### Records
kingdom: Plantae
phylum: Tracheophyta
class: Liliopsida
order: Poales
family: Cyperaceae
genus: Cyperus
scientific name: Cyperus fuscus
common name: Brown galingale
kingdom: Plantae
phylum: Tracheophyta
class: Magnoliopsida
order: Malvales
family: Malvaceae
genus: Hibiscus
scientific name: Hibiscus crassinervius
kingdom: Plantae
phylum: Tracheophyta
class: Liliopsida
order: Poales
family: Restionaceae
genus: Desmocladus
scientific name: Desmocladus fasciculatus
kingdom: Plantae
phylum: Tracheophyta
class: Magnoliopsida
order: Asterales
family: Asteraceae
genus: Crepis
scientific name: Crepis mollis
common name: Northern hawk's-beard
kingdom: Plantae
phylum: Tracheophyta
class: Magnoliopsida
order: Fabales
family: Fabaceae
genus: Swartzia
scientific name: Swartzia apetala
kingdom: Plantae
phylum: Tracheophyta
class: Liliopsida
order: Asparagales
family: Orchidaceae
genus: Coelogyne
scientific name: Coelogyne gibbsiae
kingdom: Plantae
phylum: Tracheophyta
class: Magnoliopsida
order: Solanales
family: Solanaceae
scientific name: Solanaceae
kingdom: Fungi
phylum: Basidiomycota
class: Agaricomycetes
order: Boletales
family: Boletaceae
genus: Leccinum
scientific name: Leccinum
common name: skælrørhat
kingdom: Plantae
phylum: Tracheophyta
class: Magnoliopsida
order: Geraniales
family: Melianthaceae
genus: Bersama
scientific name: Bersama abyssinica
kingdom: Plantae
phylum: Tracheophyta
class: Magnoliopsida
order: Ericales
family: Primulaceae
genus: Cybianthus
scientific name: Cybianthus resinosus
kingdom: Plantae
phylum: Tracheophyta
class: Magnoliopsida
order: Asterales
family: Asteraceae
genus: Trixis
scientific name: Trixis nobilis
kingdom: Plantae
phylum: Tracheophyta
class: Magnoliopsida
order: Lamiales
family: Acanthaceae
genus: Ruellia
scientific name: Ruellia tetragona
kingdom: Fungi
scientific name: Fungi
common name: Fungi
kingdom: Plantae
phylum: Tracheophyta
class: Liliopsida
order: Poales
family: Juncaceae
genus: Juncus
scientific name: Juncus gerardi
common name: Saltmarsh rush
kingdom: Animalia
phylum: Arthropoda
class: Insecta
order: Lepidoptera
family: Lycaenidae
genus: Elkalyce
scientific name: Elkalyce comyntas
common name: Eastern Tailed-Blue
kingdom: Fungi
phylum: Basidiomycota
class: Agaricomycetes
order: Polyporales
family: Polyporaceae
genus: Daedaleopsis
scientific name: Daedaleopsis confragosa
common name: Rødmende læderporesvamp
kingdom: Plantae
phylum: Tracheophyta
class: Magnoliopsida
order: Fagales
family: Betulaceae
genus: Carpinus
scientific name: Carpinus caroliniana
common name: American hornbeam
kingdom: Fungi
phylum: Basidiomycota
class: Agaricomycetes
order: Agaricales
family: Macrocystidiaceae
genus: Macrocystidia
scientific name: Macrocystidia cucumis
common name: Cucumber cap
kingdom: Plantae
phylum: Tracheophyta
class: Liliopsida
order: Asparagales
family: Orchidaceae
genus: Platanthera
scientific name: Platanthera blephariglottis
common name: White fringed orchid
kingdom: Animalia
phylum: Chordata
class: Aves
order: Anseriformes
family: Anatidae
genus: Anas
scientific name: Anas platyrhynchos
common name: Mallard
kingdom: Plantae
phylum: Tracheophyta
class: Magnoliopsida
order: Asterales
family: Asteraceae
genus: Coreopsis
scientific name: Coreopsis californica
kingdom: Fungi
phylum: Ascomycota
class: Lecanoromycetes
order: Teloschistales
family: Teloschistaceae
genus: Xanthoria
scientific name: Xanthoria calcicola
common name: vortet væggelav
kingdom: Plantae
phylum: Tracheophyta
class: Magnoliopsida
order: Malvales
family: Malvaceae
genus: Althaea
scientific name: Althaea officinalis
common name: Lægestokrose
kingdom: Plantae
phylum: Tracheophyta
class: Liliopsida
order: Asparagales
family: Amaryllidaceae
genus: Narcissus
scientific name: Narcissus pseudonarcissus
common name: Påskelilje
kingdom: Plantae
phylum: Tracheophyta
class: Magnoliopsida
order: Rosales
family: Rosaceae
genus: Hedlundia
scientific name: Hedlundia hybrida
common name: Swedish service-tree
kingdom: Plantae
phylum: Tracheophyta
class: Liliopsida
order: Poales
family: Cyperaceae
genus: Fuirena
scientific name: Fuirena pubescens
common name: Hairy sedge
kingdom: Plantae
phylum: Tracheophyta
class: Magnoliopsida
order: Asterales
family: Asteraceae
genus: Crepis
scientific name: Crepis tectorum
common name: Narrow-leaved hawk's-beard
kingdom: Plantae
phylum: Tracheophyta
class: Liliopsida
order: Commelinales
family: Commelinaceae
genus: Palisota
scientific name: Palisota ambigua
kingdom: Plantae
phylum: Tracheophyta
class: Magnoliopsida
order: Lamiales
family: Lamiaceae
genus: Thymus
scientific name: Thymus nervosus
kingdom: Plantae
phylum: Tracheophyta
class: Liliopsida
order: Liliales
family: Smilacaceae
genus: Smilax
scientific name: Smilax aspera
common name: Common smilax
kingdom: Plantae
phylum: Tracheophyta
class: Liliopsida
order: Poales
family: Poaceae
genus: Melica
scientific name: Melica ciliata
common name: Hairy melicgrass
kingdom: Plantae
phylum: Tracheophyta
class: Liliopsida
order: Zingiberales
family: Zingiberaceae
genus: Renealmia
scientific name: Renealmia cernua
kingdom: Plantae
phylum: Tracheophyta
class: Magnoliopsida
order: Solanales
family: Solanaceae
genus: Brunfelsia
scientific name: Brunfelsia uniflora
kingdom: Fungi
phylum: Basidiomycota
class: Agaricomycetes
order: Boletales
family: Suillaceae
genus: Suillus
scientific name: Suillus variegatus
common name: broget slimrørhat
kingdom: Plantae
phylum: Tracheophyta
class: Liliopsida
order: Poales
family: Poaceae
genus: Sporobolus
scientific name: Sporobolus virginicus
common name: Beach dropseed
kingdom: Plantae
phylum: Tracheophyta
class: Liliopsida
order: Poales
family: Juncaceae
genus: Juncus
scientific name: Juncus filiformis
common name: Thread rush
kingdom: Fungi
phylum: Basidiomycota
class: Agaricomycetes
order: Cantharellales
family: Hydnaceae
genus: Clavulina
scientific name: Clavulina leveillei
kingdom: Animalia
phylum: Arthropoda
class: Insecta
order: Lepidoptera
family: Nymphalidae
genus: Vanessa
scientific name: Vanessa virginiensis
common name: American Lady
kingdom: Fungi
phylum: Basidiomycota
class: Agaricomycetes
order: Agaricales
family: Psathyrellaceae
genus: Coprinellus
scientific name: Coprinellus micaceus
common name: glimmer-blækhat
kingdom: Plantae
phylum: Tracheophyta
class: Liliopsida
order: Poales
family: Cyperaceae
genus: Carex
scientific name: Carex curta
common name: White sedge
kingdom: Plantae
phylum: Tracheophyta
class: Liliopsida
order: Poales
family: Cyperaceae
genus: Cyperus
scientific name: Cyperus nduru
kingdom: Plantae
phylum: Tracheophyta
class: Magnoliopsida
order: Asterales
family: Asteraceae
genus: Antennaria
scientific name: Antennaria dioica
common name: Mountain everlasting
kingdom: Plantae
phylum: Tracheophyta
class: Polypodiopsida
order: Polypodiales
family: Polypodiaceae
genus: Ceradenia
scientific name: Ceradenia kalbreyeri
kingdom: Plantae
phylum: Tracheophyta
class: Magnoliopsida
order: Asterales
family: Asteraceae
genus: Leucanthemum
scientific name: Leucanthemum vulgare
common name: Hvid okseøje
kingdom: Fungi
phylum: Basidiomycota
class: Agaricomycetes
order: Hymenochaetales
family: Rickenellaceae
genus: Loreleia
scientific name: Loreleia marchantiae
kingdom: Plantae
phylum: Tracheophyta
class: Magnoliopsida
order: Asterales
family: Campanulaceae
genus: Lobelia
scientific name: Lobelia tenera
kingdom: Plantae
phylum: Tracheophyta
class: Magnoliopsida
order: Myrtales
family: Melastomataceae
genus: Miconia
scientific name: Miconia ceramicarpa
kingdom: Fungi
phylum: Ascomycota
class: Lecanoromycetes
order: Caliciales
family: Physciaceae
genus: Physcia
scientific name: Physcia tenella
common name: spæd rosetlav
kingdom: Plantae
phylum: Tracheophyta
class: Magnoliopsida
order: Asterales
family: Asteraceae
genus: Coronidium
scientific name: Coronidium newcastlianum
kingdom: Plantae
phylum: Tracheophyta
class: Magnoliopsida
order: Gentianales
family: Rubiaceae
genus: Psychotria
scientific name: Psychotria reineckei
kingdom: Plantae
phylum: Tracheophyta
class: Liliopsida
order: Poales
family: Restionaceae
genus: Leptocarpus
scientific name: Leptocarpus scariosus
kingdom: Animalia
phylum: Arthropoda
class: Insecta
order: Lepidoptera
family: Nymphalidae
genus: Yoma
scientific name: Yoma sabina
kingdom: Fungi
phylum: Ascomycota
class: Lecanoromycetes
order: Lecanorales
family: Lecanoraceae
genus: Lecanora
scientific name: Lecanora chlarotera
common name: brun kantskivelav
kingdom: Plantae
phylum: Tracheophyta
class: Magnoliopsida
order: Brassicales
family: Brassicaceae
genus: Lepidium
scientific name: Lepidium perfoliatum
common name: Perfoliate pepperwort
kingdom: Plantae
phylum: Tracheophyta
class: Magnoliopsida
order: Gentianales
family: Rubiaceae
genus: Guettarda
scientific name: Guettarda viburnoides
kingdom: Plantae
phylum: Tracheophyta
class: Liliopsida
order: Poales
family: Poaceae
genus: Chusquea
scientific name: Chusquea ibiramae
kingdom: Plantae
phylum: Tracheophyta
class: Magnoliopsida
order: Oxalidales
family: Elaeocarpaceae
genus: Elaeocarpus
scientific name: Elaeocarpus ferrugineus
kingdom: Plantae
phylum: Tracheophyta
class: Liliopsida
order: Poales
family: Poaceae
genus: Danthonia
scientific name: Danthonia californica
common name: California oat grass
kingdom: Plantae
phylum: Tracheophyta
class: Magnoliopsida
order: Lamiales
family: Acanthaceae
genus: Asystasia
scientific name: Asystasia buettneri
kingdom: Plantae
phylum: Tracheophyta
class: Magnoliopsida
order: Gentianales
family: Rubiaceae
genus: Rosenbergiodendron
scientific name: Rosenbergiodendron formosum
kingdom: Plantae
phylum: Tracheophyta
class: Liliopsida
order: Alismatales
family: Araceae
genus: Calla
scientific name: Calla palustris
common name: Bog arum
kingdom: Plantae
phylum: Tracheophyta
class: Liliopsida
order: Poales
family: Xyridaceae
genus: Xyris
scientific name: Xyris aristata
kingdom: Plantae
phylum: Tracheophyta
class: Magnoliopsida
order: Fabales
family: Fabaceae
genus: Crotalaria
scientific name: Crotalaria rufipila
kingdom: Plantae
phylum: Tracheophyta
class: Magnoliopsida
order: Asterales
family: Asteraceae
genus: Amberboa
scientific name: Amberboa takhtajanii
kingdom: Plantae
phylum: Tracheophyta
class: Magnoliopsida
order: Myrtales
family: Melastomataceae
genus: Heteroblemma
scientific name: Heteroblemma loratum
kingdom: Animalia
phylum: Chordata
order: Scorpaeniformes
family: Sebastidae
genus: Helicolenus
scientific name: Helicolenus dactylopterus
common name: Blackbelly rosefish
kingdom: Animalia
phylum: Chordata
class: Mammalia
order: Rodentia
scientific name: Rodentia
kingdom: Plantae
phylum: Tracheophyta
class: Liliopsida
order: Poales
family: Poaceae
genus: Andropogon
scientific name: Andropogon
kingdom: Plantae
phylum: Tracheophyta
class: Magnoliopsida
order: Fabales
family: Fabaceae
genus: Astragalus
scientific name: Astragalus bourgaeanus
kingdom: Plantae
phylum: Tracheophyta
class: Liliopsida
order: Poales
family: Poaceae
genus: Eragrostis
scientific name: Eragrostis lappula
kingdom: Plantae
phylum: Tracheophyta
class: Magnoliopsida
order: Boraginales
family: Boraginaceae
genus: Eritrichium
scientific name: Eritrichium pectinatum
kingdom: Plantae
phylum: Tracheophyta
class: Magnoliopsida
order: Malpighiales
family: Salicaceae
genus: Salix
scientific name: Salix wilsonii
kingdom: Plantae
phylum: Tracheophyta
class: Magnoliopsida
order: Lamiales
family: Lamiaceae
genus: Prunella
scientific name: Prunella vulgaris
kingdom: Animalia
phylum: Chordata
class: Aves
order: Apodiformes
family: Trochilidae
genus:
######
— What you need to do —
Collect every line of the material that contains the word "Crepis".

— Worked answer —
genus: Crepis
scientific name: Crepis mollis
genus: Crepis
scientific name: Crepis tectorum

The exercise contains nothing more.